**Provided passage:**
*-*-*
# alternative to spray foam insulation on underground piping



## leaddog (Oct 27, 2008)

I just got done with my underground piping and thought I would pass on a new product that I used. It was a pourable form of closedcell foam. http://www.masterpkg.com/index.htm 
First some background on what I'm doing. I am redoing my system and putting 4-500gal tanks next to my house. My eko-80 is 100ft away in a shed. I had these 12in cement culverts so I placed them in the ground. Inside them I used 6in black drain pipe and inside that I ran my pex. Two 1in supply and Two 1in returns. They were wraped with two turns of bubble/bubble/foil and placed inside the 6in pipe along with extra tubing. I wanted to have 3in of foam in the culverts around the pipe and was going to have a contractor come and foam it or use tigerfoam. 
In my wanderings on the net I ran into the Masterpac site and gave them a call. I talked to him and he thought there pourable foam would do what I wanted. I bought some (2-5gal cans of A and B) $500 pls shipping He also thought I should buy the cleaner and gloves and measuring containers. ($65) He said the yield should be about 60cubic feet. Shipping ended up at $150 ( not happy)
Now the advantage of the pourable foam was the lower cost because there is no hasmet charge in shipping. 
The foam came and I started to use it. One quart A and one quart B pour into container mixfast and pour. Well I was pouring into a hole and this stuffstarted to foam with in 5 seconds and it didn't have time to run very far into the culvert. Bottem line I didn't get the yield I needed and didn't fill where I wanted. It might work on a trench but you had to be FAST or else. I wasn't happy at all.
That monday I called them and told them what had happened. He called me back and said that he had a different product that they use to make surf boards from. 
closed cell, 200f+ and VERY slow rising. He sent me some and after the third shipment because first fed-ex and then ups damaging the shipments I got it last Friday. I used it Sat. and here are my thoughts on the next post


----------



## leaddog (Oct 27, 2008)
*-*-*
**Data below:**
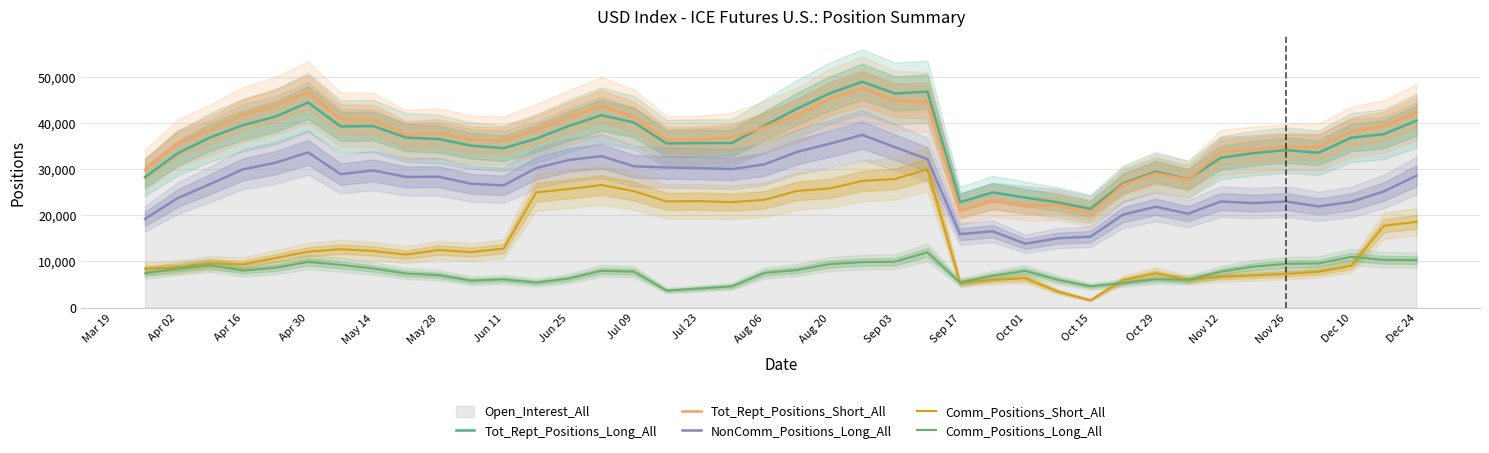

Does the chart display data point markers on the line(s)?

No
*-*-*
**What the task asks:**
Rewrite the forum post about insulating underground piping from "Now the advantage" to "happy at all.", putting "liquid foam" wherever "pourable foam" appears.

**Response to this task:**
Now the advantage of the liquid foam was the lower cost because there is no hasmet charge in shipping. 
The foam came and I started to use it. One quart A and one quart B pour into container mixfast and pour. Well I was pouring into a hole and this stuffstarted to foam with in 5 seconds and it didn't have time to run very far into the culvert. Bottem line I didn't get the yield I needed and didn't fill where I wanted. It might work on a trench but you had to be FAST or else. I wasn't happy at all.